California Rules of Professional Conduct, Rule 5-110 entitled “Special Responsibilities of a Prosecutor” as approved by the Supreme Court of California effective November 2, 2017, provides, in part:

“The prosecutor in a criminal case shall: … (D) Make timely disclosure to the defense of all evidence or information known to the prosecutor that the prosecutor knows or reasonably should know tends to negate the guilt of the accused, mitigate the offense, or mitigate the sentence, except when the prosecutor is relieved of this responsibility by a protective order of the tribunal…”

(Rules of Prof. Cond., Rules 5-110, subd. (D).)

The prosecution in any criminal case has a constitutional obligation to disclose exculpatory evidence to the defendant. (Brady v. Maryland (1963) 373 U.S. 83, 87.) This constitutional duty exists even if no request is made. (United States v. Agurs (1976) 427 U.S. 97, 106; In re Ferguson (1971) 5 Cal.3d 525, 532.) The prosecutor has a duty to learn or any favorable evidence known to others acting on the government’s behalf in this case, including the police. (Kyles v. Whitley (1995) 514 U.S. 419, 437; In re Brown (1998) 17 Cal.4th 873, 879, n. 3.) The prosecutor’s duty arises out of the defendant’s right to due process, which is independent from the California discovery statutes. (Izazaga v. Superior Court (1991) 54 Cal.3d 356, 378.)

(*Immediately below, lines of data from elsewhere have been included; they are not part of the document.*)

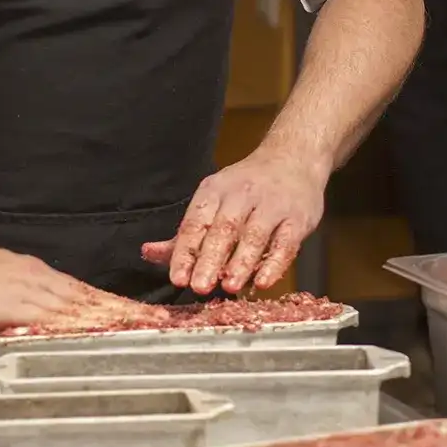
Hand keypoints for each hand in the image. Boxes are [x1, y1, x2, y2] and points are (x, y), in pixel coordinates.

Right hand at [0, 234, 159, 331]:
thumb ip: (13, 310)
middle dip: (127, 311)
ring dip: (115, 317)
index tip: (138, 315)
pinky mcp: (17, 304)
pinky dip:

Evidence is “favorable” to the defendant if it either helps the defendant or hurts the prosecution’s case. (In re Miranda (2008) 43 Cal.4th 541, 575; In re Sassounian (1995) 9 Cal.4th 535, 544.) The California courts and the United States Supreme Court have clearly held evidence that challenges the credibility of a prosecution witness must be disclosed to the defense. (United States v. Bagley (1985) 473 U.S. 667, 676; People v. Pensinger (1991) 52 Cal.3d 1210, 1272.) However, exculpatory evidence is not limited to impeachment but also includes evidence which supports the testimony of a defense witness and evidence which mitigates the punishment of the defendant. (Pipes & Gagen Cal. Crim. Discovery (1995), Section 1:5, pp. 5-6.) Exculpatory evidence also includes evidence that tends to discredit the quality of the investigation by law enforcement agencies or the decision to charge the defendant. (Kyles v. Whitley, supra, 514 U.S. at p. 446.)